The Kite Runner, focused on the tragedy of Afghanistan, was a great success when it was published in 2003 and deservedly so. This novel interweaves generational affections and disaffections with the political upheavals afflicting Afghanistan after King Zahir Shah was deposed in the 1970s. Though told by a first-person narrator, it seems to "show" more than "tell," which is generally good.
In many ways The Kite Runner is an upstairs/downstairs story wherein the master of the house impregnates a wayward servant and two boys, the master's legitimate son and his illegitimate son, grow up and grow apart without really knowing who they are and how they are more deeply linked than they realize.
At the core of the tale, betrayal plays a big role. The legitimate son betrays the illigitimate son while the broader cultural landscape, with international interventions making things worse, generates betrayals on an even grander scale. From what I know of Afghanistan, and I've been following it for thirty years, the picture of the Taliban here is accurate. From what the novel convincingly tells us, the father of the two sons is accurately portrayed as a conflicted hypocrite.
Taken all together, including passages that play out in the U.S. and Pakistan, one can see here an Afhanistan that is majestically formal, honor based, and brutal to the point of callous depravity. A critical issue focuses on the fact that the illigitimate son is Hazara, a half-member of a group of Persian speaking people who are Shi'a and looked down upon by the Sunni Pashtun plurality.
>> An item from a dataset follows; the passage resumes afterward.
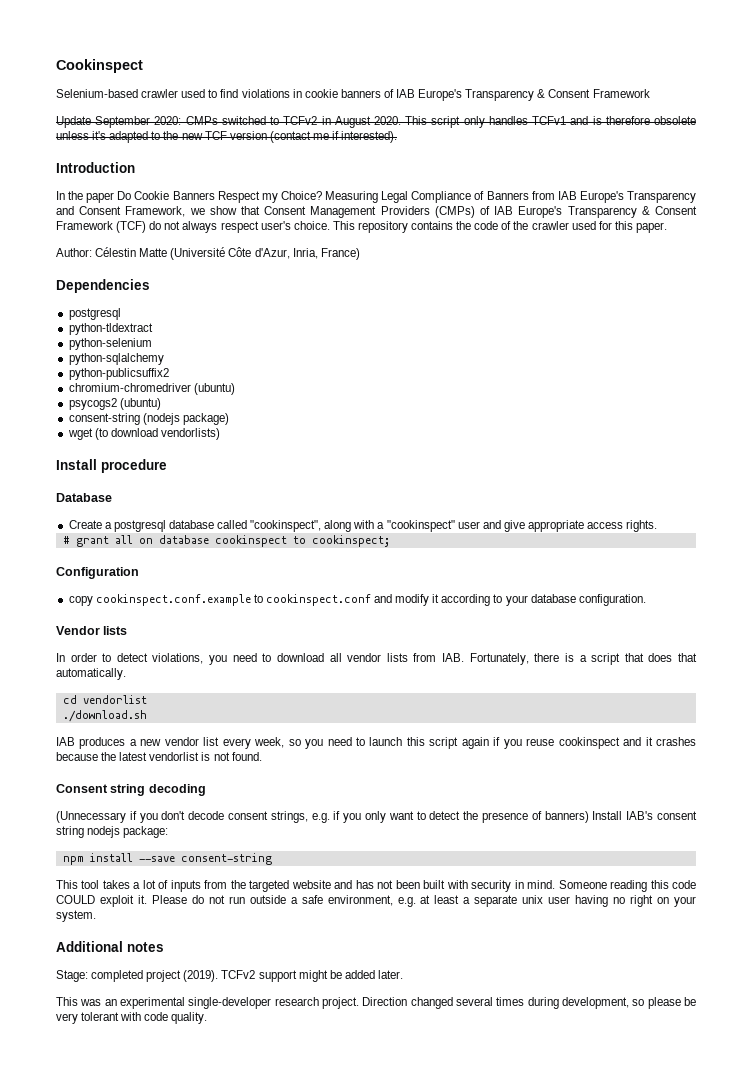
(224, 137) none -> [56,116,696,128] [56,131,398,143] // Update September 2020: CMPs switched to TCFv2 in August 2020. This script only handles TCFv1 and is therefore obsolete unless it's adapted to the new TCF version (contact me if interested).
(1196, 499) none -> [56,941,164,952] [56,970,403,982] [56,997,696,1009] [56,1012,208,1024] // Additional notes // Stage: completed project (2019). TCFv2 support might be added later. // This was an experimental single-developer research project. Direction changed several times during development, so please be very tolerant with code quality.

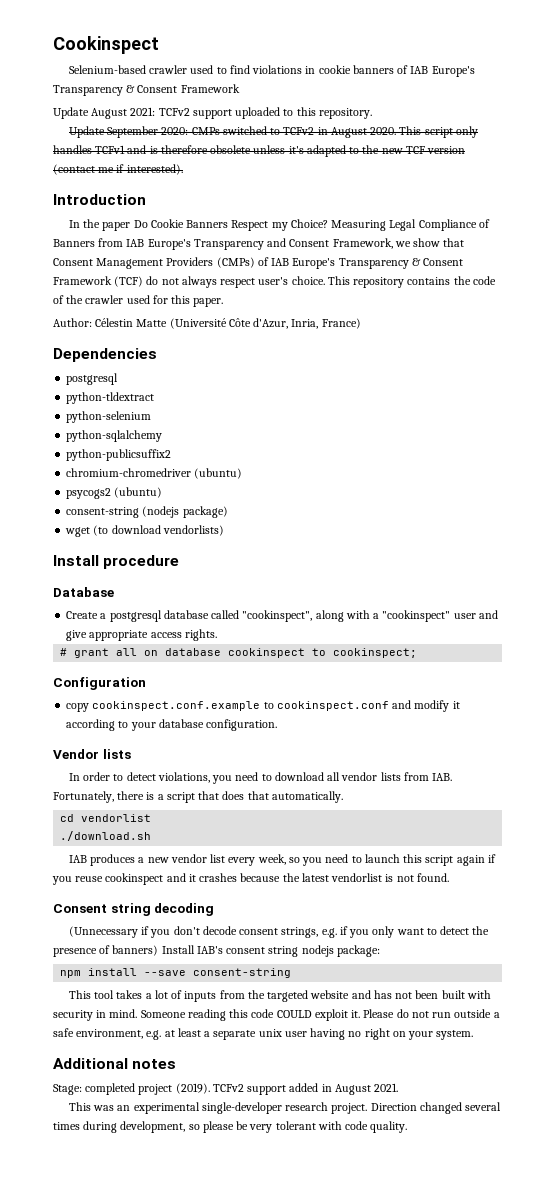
(650, 93) none -> [53,107,372,119] // Update August 2021: TCFv2 support uploaded to this repository.
[298,970,403,982] might be added later. -> [289,1083,399,1095] added in August 2021.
In the U.S. we've become familiar with the Sunni/Shi'a divide in Islam. In The Kite Runner we meet it in personal, not geo-political terms. We also meet, when all is taken together, the dysfunctional nature of Afghanistan itself. Is this really a country? Are these people some kind of nation? That's highly debatable, just as it is debatable that America's longest war will bring the people who live in the place called Afghanistan into some kind of functional democracy. I don't think so.
I like the elements of brutal tragedy that color the final chapters of this book because of their realism. There's a bit of a happy ending, but not much of one. The legitimate son recognizes that he can't heal all the wounds of the past by adopting the deceased illigitimate son's child and raising him in San Francisco.
The style of the book is straightforward, crisp, and colorful. The character portraits are convincing. There's some suspect plot work torquing up the finale, but it's forgiveable.
This is a book worth reading for its story and its depiction of people in enternal conflict not only with each other but with the harsh realities of their native lands.